Data to use section start
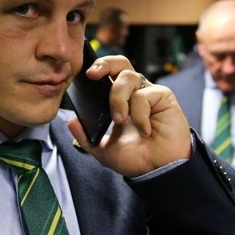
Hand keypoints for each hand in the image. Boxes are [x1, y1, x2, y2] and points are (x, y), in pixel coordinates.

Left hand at [67, 56, 190, 177]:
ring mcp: (149, 93)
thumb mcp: (104, 150)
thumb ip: (86, 137)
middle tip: (93, 75)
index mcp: (121, 101)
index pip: (109, 75)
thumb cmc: (138, 159)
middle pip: (121, 63)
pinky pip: (143, 95)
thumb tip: (70, 122)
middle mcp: (135, 93)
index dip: (98, 69)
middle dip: (105, 64)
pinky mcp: (163, 97)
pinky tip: (144, 130)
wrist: (159, 171)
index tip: (86, 75)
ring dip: (118, 98)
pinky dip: (139, 115)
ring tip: (120, 120)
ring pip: (128, 77)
Data to use section end
◆ Your objective: Without any pictures, repeat the listing exactly.

◆ Expected answer:
Hand keypoints for each hand in the image. Boxes are [x1, y1, x2, y2] and points are (x, y), in pixel coordinates.

Left hand at [67, 56, 190, 177]:
ring mcp: (149, 93)
thumb mcp: (104, 150)
thumb ip: (86, 137)
middle tip: (93, 75)
index mcp: (121, 101)
index pip: (109, 75)
thumb cmc: (138, 159)
middle pip: (121, 63)
pinky pip: (143, 95)
thumb tip: (70, 122)
middle mcp: (135, 93)
index dip: (98, 69)
middle dip: (105, 64)
pinky mcp: (163, 97)
pinky tip: (144, 130)
wrist: (159, 171)
index tip: (86, 75)
ring dip: (118, 98)
pinky dip: (139, 115)
ring tip: (120, 120)
ring pip: (128, 77)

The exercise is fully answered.